La mancanza di tempo (e di presenza continuativa) dei ragazzi è forse oggi la sfida più pressante per i capi. Li mette in crisi perché li costringe a chiedersi: i ragazzi, che guardano i capi, non avranno imparato da loro? Questa è già un’indicazione concreta: il capo è in primo luogo un testimone. Egli dice, con la sua presenza, che cosa significa “essere presenti”. Dice, col suo trovare il tempo per ascoltare, che cosa vuol dire prendersi a cuore le persone.

“Ci vuole del coraggio per educare”, scrive Baden (Al ritmo dei passi). “Ma soprattutto ci vuole la volontà di esigere da sé, prima, e dagli altri poi, una serietà e una totalità senza le quali non si trasmette nulla. Il ragazzo e il giovane hanno diritto a non essere ingannati, a essere invece aiutati a diventare forti per vincere le difficoltà e via via essere liberi nella loro personalità”.Se poi, malgrado la fatica, il capo si trova con tre o quattro ragazzi, smaltita l’arrabbiatura, si lascia interrogare da quella situazione. Ne parla con gli altri capi. Si chiede che cosa stia risucchiando il tempo e l’interesse dei suoi ragazzi.

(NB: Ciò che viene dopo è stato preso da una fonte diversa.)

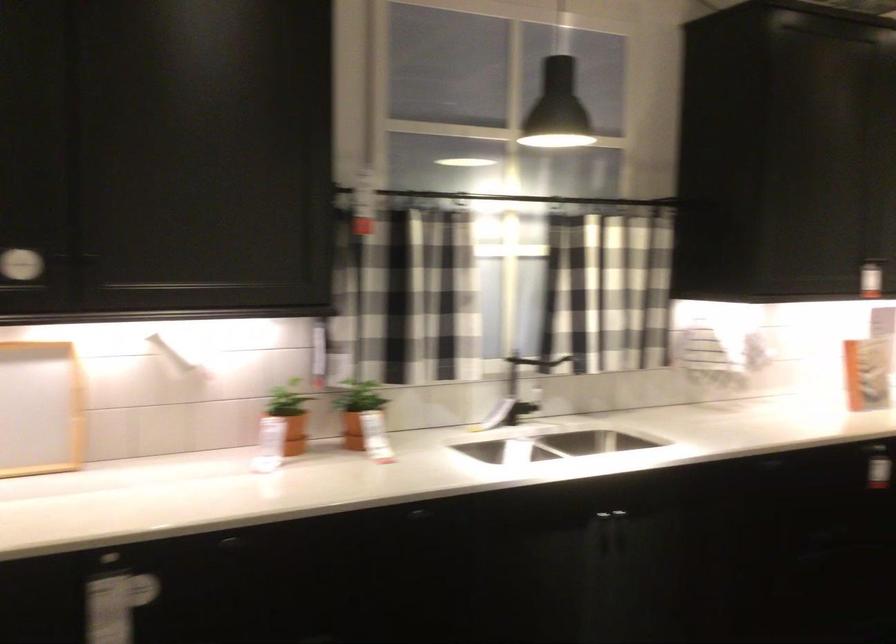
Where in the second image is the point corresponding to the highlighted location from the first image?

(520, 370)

Trova da solo, e non in qualche manuale, la risposta adatta al suo contesto. E poi parte per l’uscita, con quattro o con venti, l’essenziale è camminare. La domanda di fondo, in base alla quale valutare il livello e la qualità delle attività e delle proposte è: questo percorso ci aiuta ad andare oltre, a sfidare la corrente, a cancellare la mediocrità dalla nostra vita?Non si tratta, ricorda ancora Baden, di fare grandi cose. “Se un uomo sa distinguere il canto di un uccello e ferma il passo per non schiacciare una farfalla posata su un fiore, o raccatta un pezzetto di carta che un altro ha lasciato cadere, se sa accendere un fuoco sotto il diluvia¬re della pioggia, o prepararsi un rifugio per una notte all’addiaccio, se sa vedere mani protese per un tozzo di pane, o chinarsi su cuori in attesa di una parola d’amore, quello è uno scout”. Ma soprattutto: è una persona votata alla felicità.